Anonymous Monk has asked for the wisdom of the Perl Monks concerning the following question:

Hi! I'm looking for some help on how to use HTML::Parser.My goal is quite straight forward, I simply want to strip all HTML-tags off my scalar $html,leaving just the plain text in $parsed_html.A helping hand would be greatly appriciated.
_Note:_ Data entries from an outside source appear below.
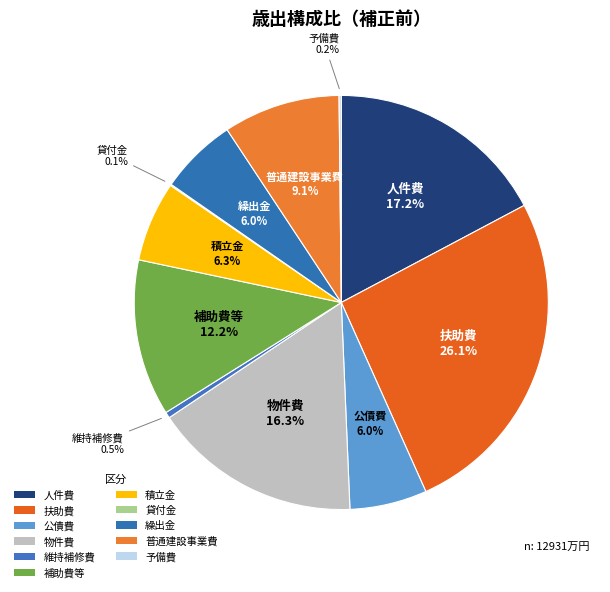

To the nearest percent, what portion does 公債費 represent?

6%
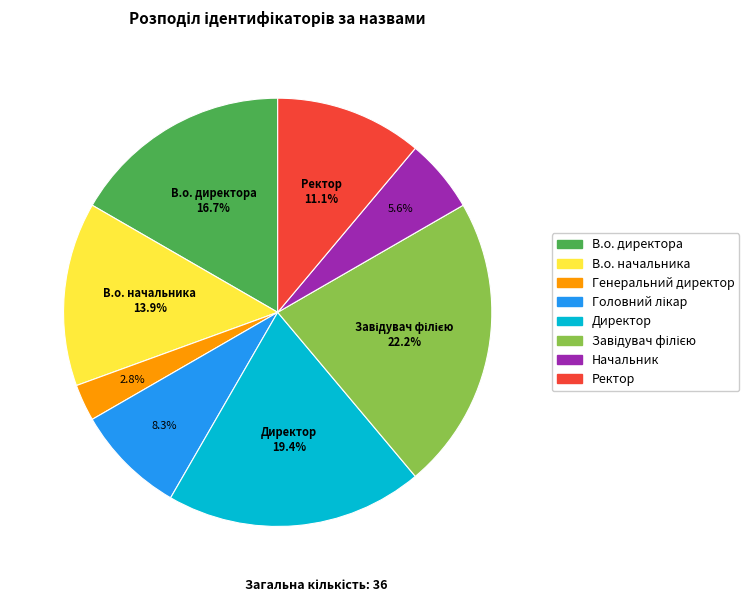

Which has a higher value, Генеральний директор or Ректор?

Ректор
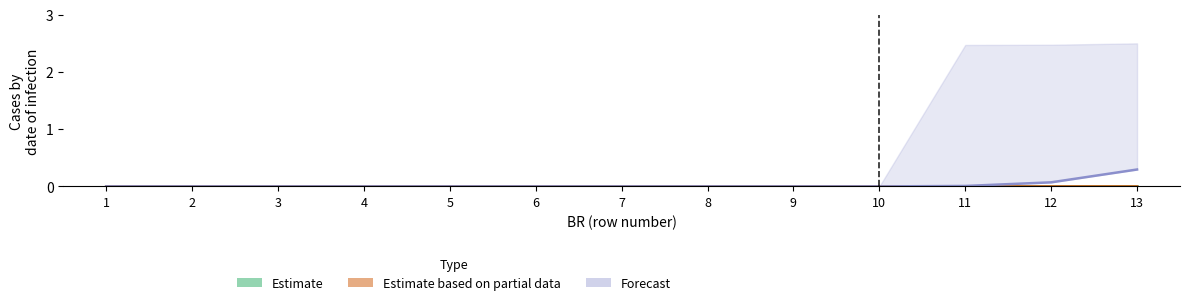

Count the Estimate based on partial data values in the range 0 to 1.

13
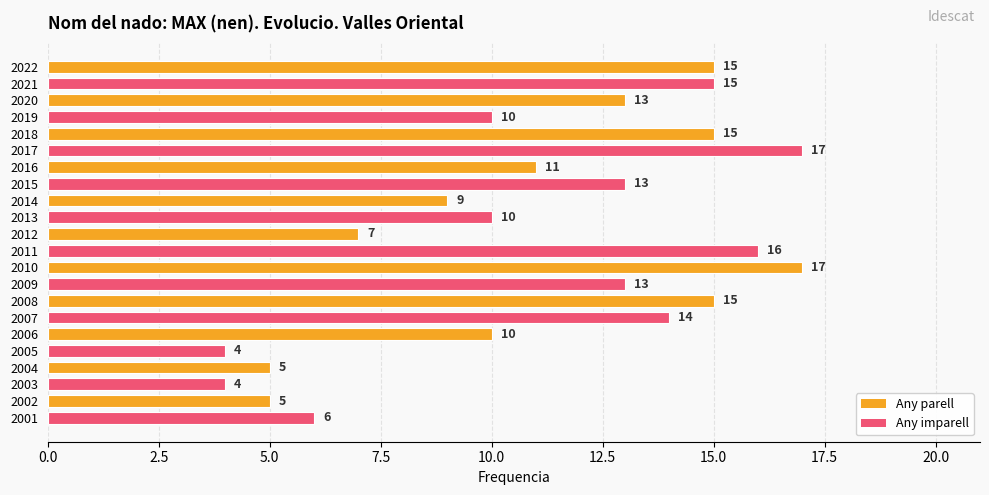

Reading top to bottom, list all the values displayed in this chart.

15	15	13	10	15	17	11	13	9	10	7	16	17	13	15	14	10	4	5	4	5	6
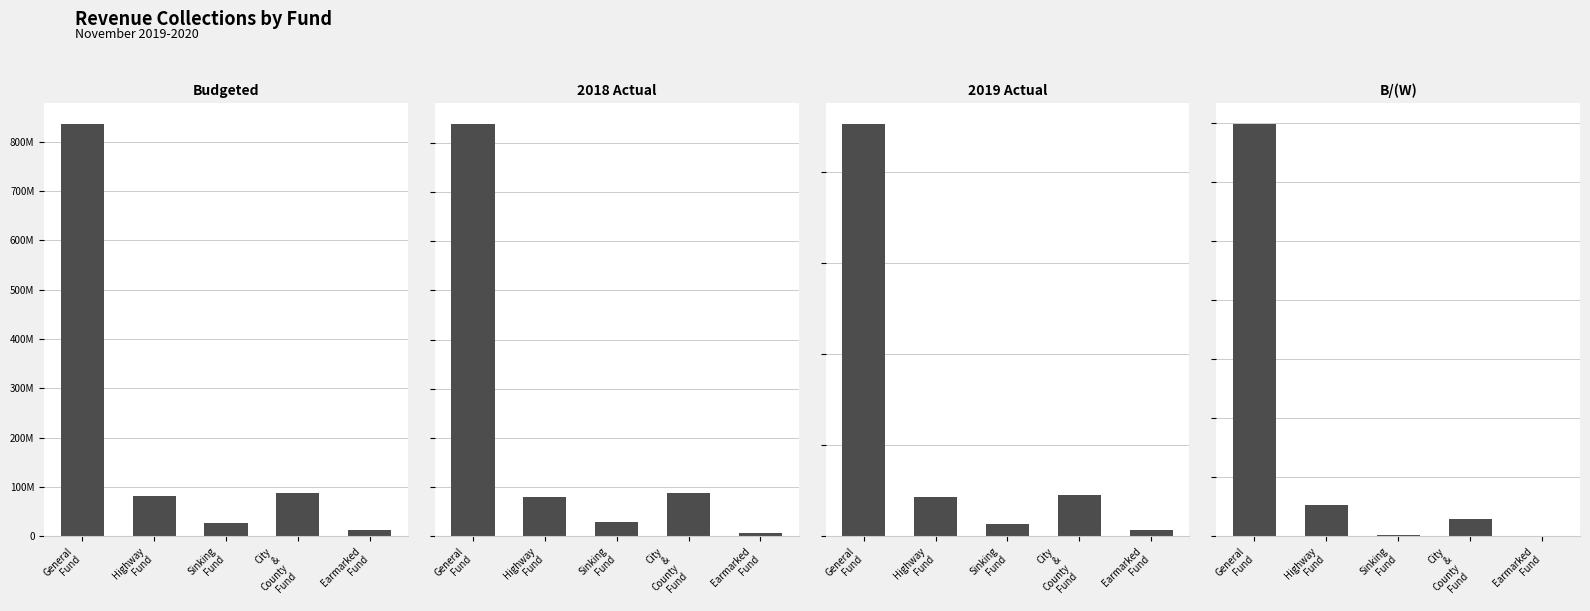

The value of B/(W) at Highway
Fund is 5269000. True or false?

True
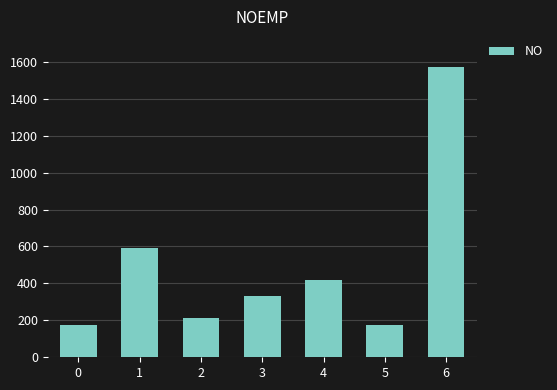

Is it true that the value at 1 is 162?

False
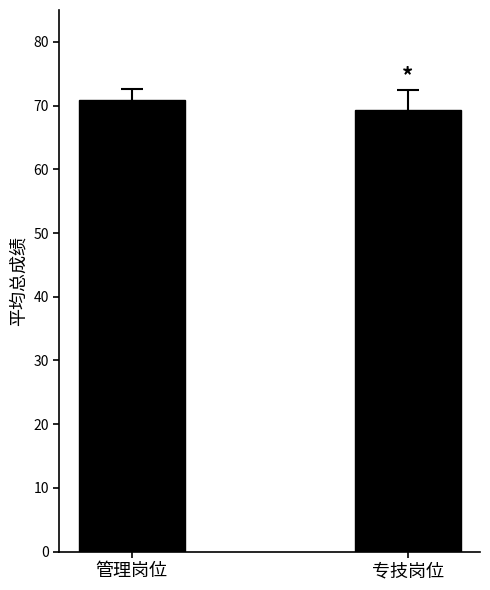

The chart shows a value of 70.8 at 管理岗位. True or false?

True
Regards Johan.

Replies are listed 'Best First'.
Re: Parsing with HTML::Parser
by valdez (Monsignor) on Feb 21, 2003 at 10:04 UTC

    May I suggest to use HTML::TokeParser::Simple written by Ovid?

    # grabbed from man page use HTML::TokeParser::Simple; my $p = HTML::TokeParser::Simple->new( $somefile ); while ( my $token = $p->get_token ) { # This prints all text in an HTML doc (i.e., it strips the HTML) next unless $token->is_text; print $token->as_is; }

    Ciao, Valerio

Re: Parsing with HTML::Parser
by steves (Curate) on Feb 21, 2003 at 10:28 UTC

    Here's an old sub I have that does that, with a flag to optionally remove newlines.
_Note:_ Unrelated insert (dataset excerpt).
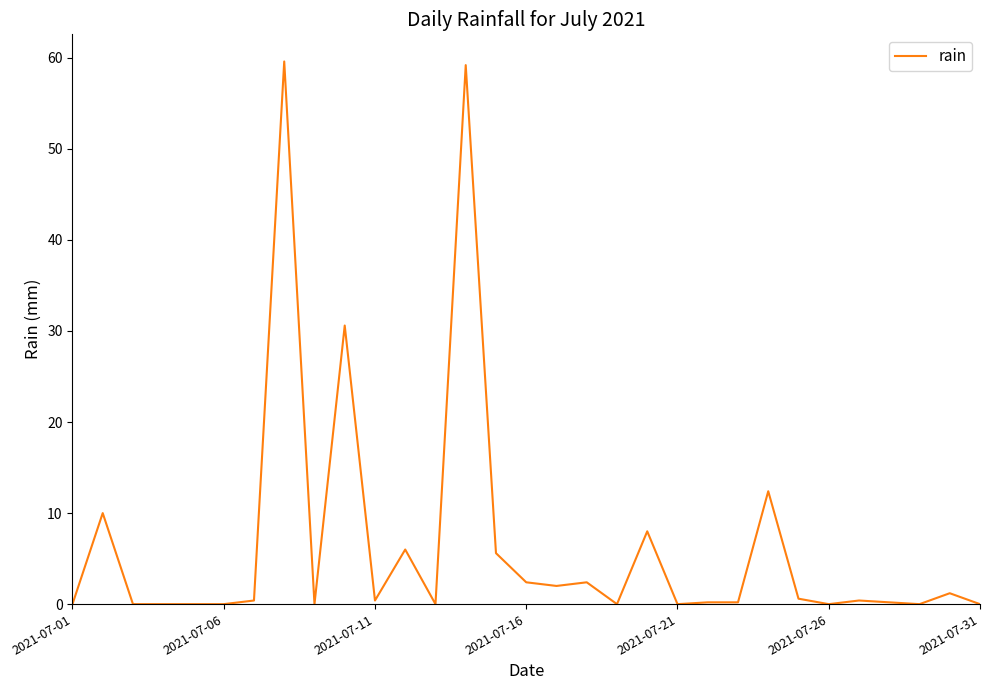

What is the maximum value shown in the chart?

59.6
    sub text_only { my $content = shift; my $rm_newlines = shift; my $parser; my %inside; my $text; my $tag = sub { my ($tag_name, $num) = @_; $inside{$tag_name} += $num; $text .= " "; }; my $get_text = sub { $text .= $_[0] if ( !$inside{script} && !$inside{style} ); }; $parser = HTML::Parser->new(handlers => [start => [$tag, "tagname, + '+1'"], end => [$tag, "tagname, + '-1'"], text => [$get_text, "dte +xt"], ], marked_sections => 1) or die croak "Failed to create HTML::Parser object: $!\n"; $parser->parse($content); $text =~ s/[\n\r]/ /g if ($rm_newlines); return $text; }
Re: Parsing with HTML::Parser
by thunders (Priest) on Feb 21, 2003 at 17:06 UTC

    That task seems like it might be handled better with a more specific tool than HTML::Parser.

    Both HTML::TagFilter and HTML::CGIChecker offer fuctions for removing unwanted HTML tags, and offer simple ways to allow certain safe tags to filter through if you want that.

Re: Parsing with HTML::Parser
by cees (Curate) on Feb 21, 2003 at 14:41 UTC

    The above answers are excellent, but if you are looking to present this text in a clean formatted way, you might want to look at some of the html2txt programs that are floating around on the internet. Debian has one prepackaged that I have used and works quite well.

    Of course this is useless if you just want the data, and don't care about the formatting.

Try HTML::TokeParser::Simple
by xtype (Deacon) on Feb 23, 2003 at 01:51 UTC
    I am a little surprised that no one has suggested this before me.
    use LWP::Simple qw($ua get head); use HTML::TokeParser::Simple; my $webpage = "http://some-url.com"; $ua->timeout(30); my ($html, $parsed_html); if (head($webpage)) { $html = get $webpage || return 0; } else { return 0; } my $p = HTML::TokeParser::Simple->new( \$html ); while ( my $token = $p->get_token ) { next unless $token->is_text; $parsed_html .= $token->as_is; }
    update: Woops, guess I did not read the first post completely. I posted nearly the same code.